SPAM & PROFESSIONALISM
Professional Vulnerability
JoAnna Bennett, O’Brien Communications Group
5 March 2020
Dear JoAnna,
Did you read my last email? How about the first six that you ignored? I am sooo excited to begin our relationship together. I know you’ll love our application development. Would you want to get a proposal for the next project? We’ve been developing apps for Apple and Android for 6-plus years now.
Let’s chat. Tomorrow at 6am or 3pm works for me.
Let me know.
Sincerely,
Mr. Spammer
Dear Mr. Spammer,
You give email a bad name. Yes, I did get all seven emails, but they were gently placed in my trash folder. By the fifth email I marked your account as junk, so now your messages go directly into my trash folder without my having to intervene. But yes, we’d love a proposal for our next application development project; however, we don’t have any application development projects coming up, ever. And I wonder if you’ve taken an even cursory glance at our website.
What would you like to chat about tomorrow? Do you want to know how my divorce is progressing? How many ounces of water I’ve drunk today? Maybe about my Great Dane’s latest bowel movement?
Is this how we communicate with one another? Out of the blue, sales-heavy emails that make several incorrect assumptions about my needs? If you’re interested in creating an actual marketing plan, you may want to hire a professional. This email blitz is horrendous.
I get it: Once upon a time someone sent out emails in this manner and people wrote back. He sent thousands a day and, occasionally, he’d get a bite. Then I bet he wrote his experience into theory and then shared that theory with you. And now you think, ten years later, the same principles still work. Well, they don’t.

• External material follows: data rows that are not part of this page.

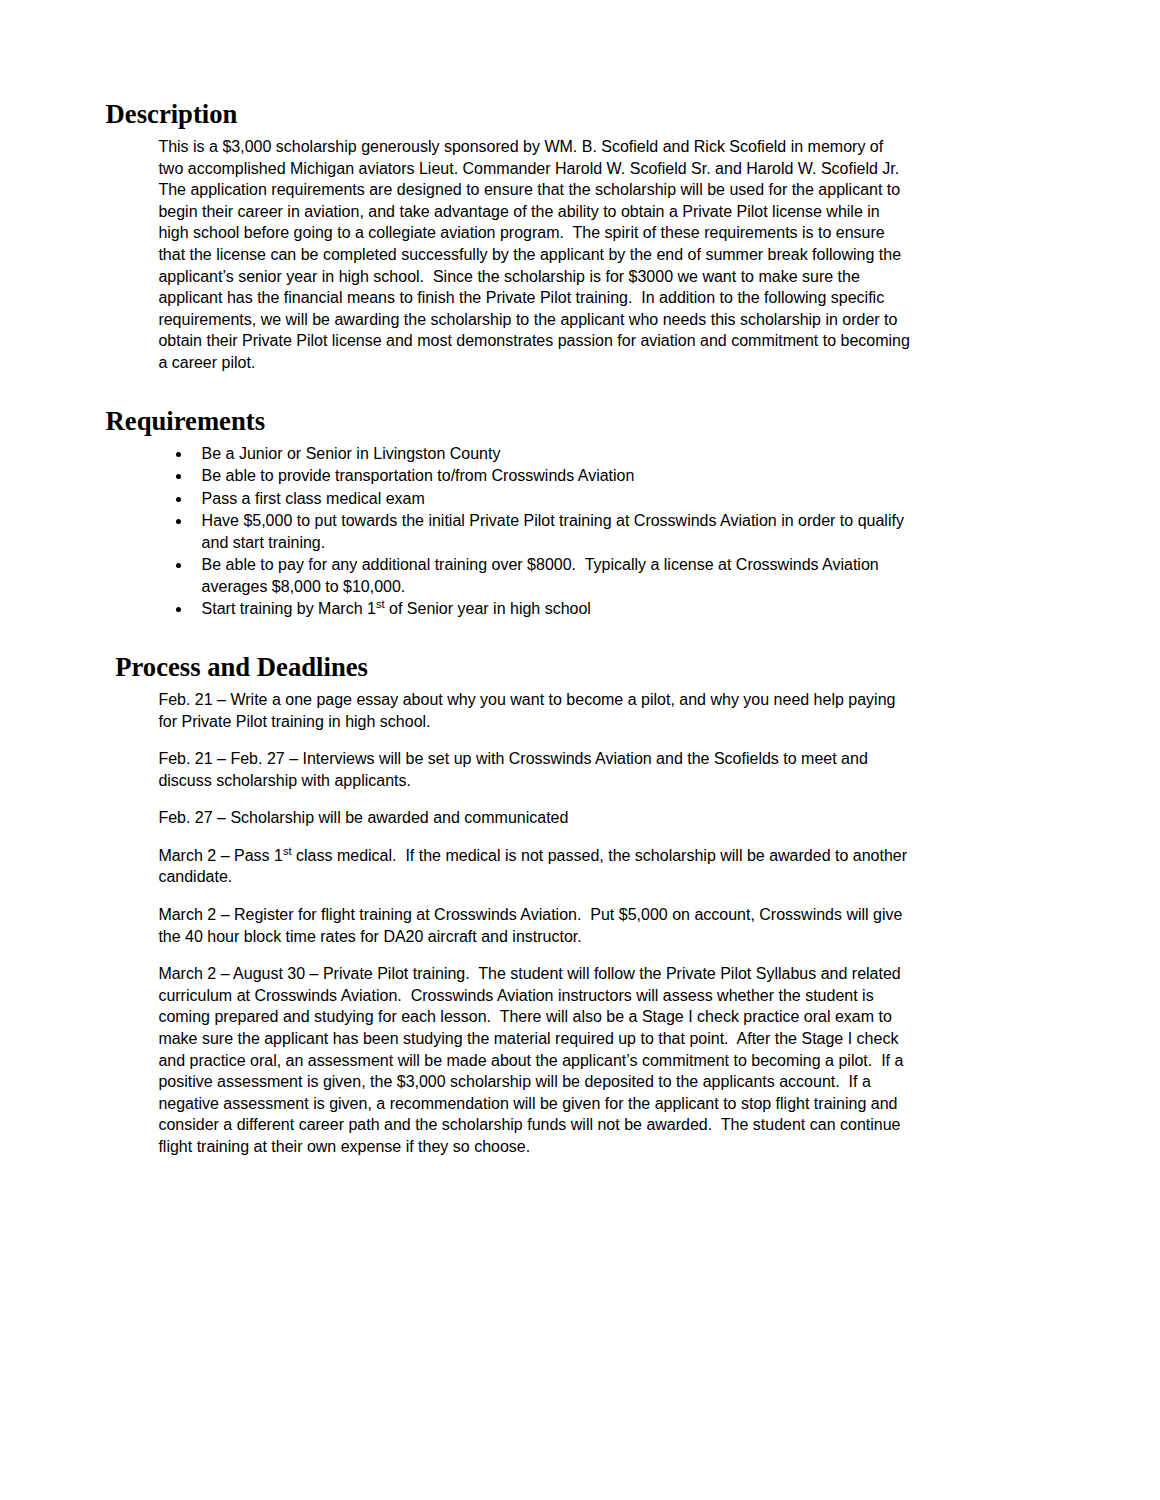Description
This is a $3,000 scholarship generously sponsored by WM. B. Scofield and Rick Scofield in memory of two accomplished Michigan aviators Lieut. Commander Harold W. Scofield Sr. and Harold W. Scofield Jr. The application requirements are designed to ensure that the scholarship will be used for the applicant to begin their career in aviation, and take advantage of the ability to obtain a Private Pilot license while in high school before going to a collegiate aviation program. The spirit of these requirements is to ensure that the license can be completed successfully by the applicant by the end of summer break following the applicant’s senior year in high school. Since the scholarship is for $3000 we want to make sure the applicant has the financial means to finish the Private Pilot training. In addition to the following specific requirements, we will be awarding the scholarship to the applicant who needs this scholarship in order to obtain their Private Pilot license and most demonstrates passion for aviation and commitment to becoming a career pilot.
Requirements
Be a Junior or Senior in Livingston County
Be able to provide transportation to/from Crosswinds Aviation
Pass a first class medical exam
Have $5,000 to put towards the initial Private Pilot training at Crosswinds Aviation in order to qualify and start training.
Be able to pay for any additional training over $8000. Typically a license at Crosswinds Aviation averages $8,000 to $10,000.
Start training by March 1st of Senior year in high school
Process and Deadlines
Feb. 21 – Write a one page essay about why you want to become a pilot, and why you need help paying for Private Pilot training in high school.
Feb. 21 – Feb. 27 – Interviews will be set up with Crosswinds Aviation and the Scofields to meet and discuss scholarship with applicants.
Feb. 27 – Scholarship will be awarded and communicated
March 2 – Pass 1st class medical. If the medical is not passed, the scholarship will be awarded to another candidate.
March 2 – Register for flight training at Crosswinds Aviation. Put $5,000 on account, Crosswinds will give the 40 hour block time rates for DA20 aircraft and instructor.
March 2 – August 30 – Private Pilot training. The student will follow the Private Pilot Syllabus and related curriculum at Crosswinds Aviation. Crosswinds Aviation instructors will assess whether the student is coming prepared and studying for each lesson. There will also be a Stage I check practice oral exam to make sure the applicant has been studying the material required up to that point. After the Stage I check and practice oral, an assessment will be made about the applicant’s commitment to becoming a pilot. If a positive assessment is given, the $3,000 scholarship will be deposited to the applicants account. If a negative assessment is given, a recommendation will be given for the applicant to stop flight training and consider a different career path and the scholarship funds will not be awarded. The student can continue flight training at their own expense if they so choose.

Maybe next time write something like this: Do you need application development help? Click yes or no. Maybe in order to stop being perceived as SPAM, we should – I don’t know – not send SPAM? Some better options for email communications could be a monthly email with one call to action or a note with honest intentions. Be authentic. Be vulnerable. Be human.
Most important, have some inkling of what the people you’re emailing do before you hit send.